Virginia State Treasurer
- In office February 1938 – 1942
- Governor: James H. Price
- Preceded by: Arthur B. Gathright
- Succeeded by: W. Tayloe Murphy

Member of the Virginia House of Delegates
- In office 1922–1938

Personal details
- Born: Highland County, Virginia, U.S.
- Died: May 19, 1946 (aged 69) Richmond, Virginia, U.S.
- Resting place: Monterey Cemetery Monterey, Virginia, U.S.
- Spouse: Iola Jeanette Turner ​ ​(m. 1908)​
- Children: 6
- Parent: Charles Pinckney Jones (father);
- Alma mater: Randolph–Macon College (BA) University of Virginia School of Law (LLB)
- Occupation: Politician; lawyer; farmer;

= Edwin B. Jones (politician) =

American politician (died 1946)

Edwin B. Jones (died May 19, 1946) was an American politician from Virginia. He served in the Virginia House of Delegates from 1922 to 1938 and as Virginia state treasurer from 1938 to 1942.

==Early life==
Edwin B. Jones was born in Highland County, Virginia, to Martha (née Wilson) and Charles Pinckney Jones. He attended public schools in Highland County. He graduated from Randolph–Macon College with a Bachelor of Arts. He graduated from the University of Virginia School of Law with a Bachelor of Laws in 1900. He was a member of Phi Kappa Sigma and Phi Delta Phi fraternities.

==Career==
After graduating, Jones practiced law in Monterey. He had a law office there until his death. In 1914, he became president of the Citizen's Bank of Highland County. After its merger with the First National Bank of Highland in 1929, he served as its president until at least 1938. and was a livestock breeder. He was a large land owner and a farmer. He served as a commonwealth's attorney for eight years.

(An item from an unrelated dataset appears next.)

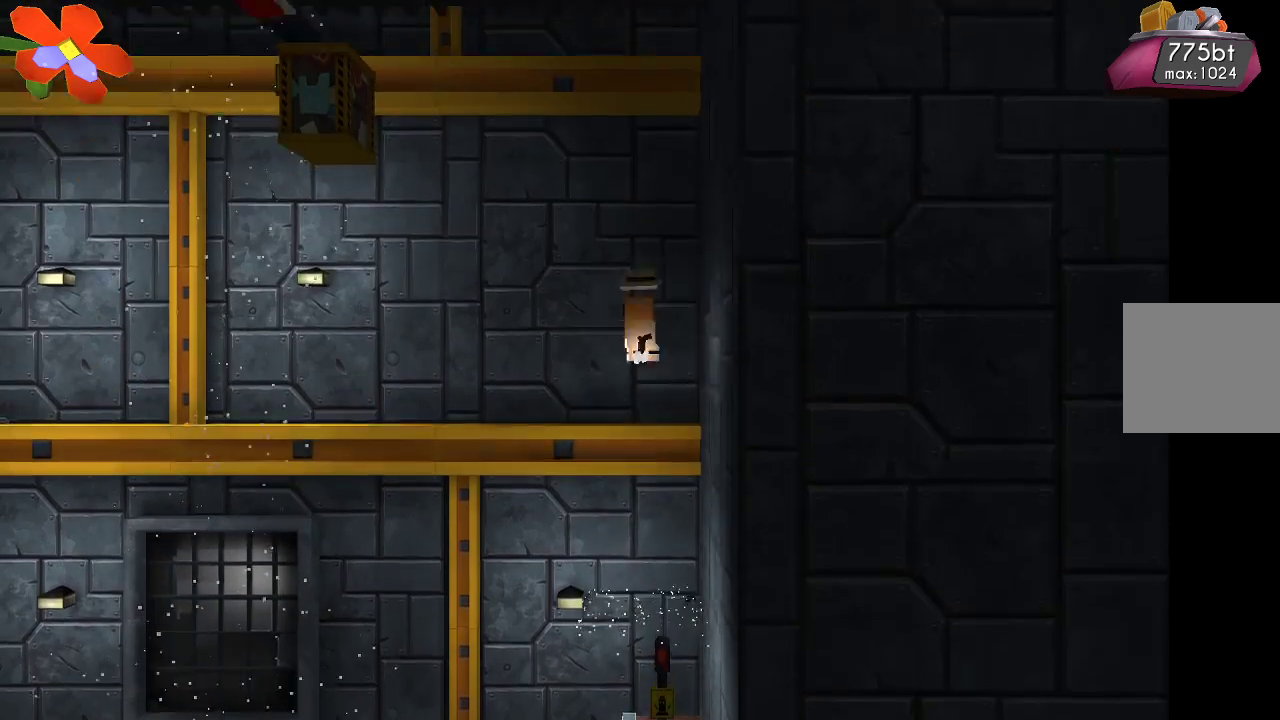
{"dt_ms": 500, "buttons": [], "left_stick": "center", "right_stick": "down", "events": [[33, "R2", "down"], [100, "left_stick", "up-left"], [167, "R2", "up"], [267, "R2", "down"], [333, "left_stick", "center"], [467, "R2", "up"]]}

Jones was elected to the Virginia House of Delegates in 1922 and served four terms until 1938. He served as chairman of the committee on counties, cities and towns. He was appointed to the simplification and economy in state government by Governor Elbert Lee Trinkle. He was appointed to the liberal arts college commission by Governor Harry F. Byrd.

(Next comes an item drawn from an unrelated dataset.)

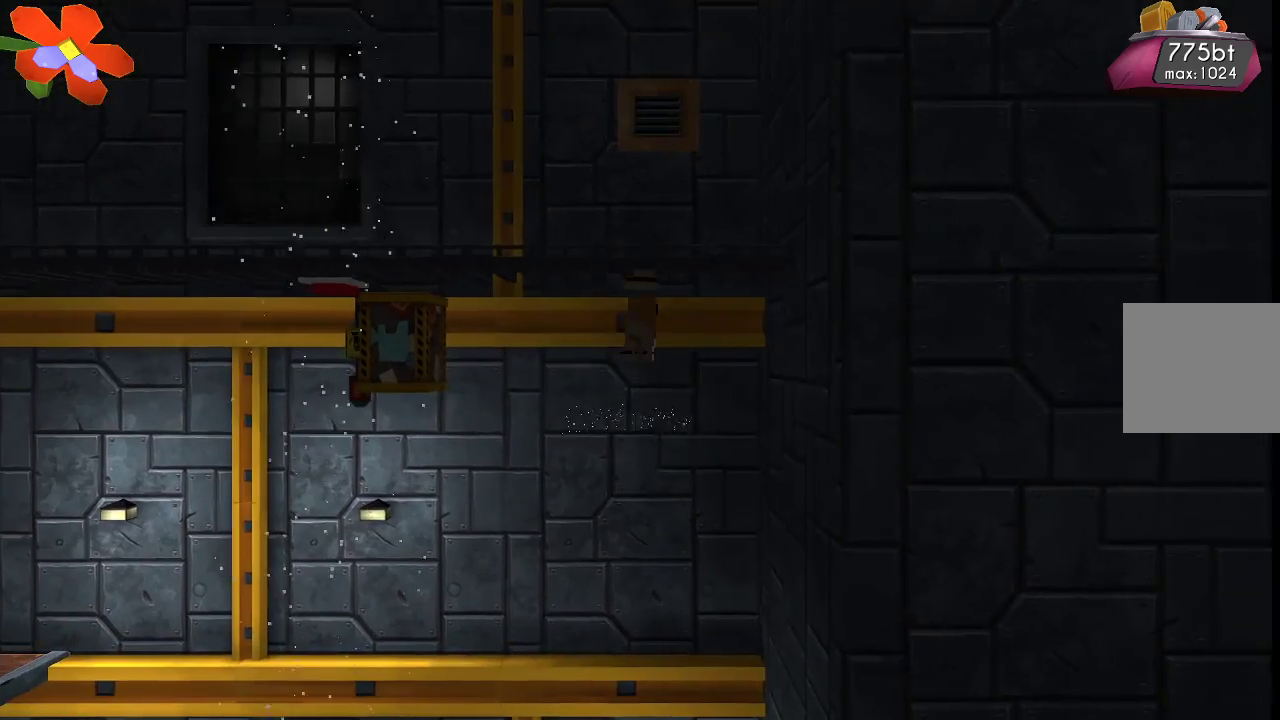
{"dt_ms": 500, "buttons": [], "left_stick": "center", "right_stick": "down", "events": [[133, "R2", "up"], [400, "left_stick", "center"]]}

In February 1938, Jones became Virginia state treasurer under Governor James Hubert Price, replacing Arthur B. Gathright. He served until his retirement in 1942. He was then appointed by attorney general A. P. Staples as assistant attorney general. He remained in that role until his death.

==Personal life==
Jones married Iola Jeanette Turner, daughter of J. Samuel Turner, on October 24, 1908. They had six children, Edwin B. Jr., R. Turner, J. Samuel, Hamilton (Hamill) Dice, Miriam Allene and an infant that died in 1911. He was a member of the Methodist Episcopal Church, South. He was the superintendent of the Sunday school and served on its board of stewards.

Jones died on May 19, 1946, aged 69, at his home on Hawthorne Avenue in Richmond. He was buried in Monterey Cemetery.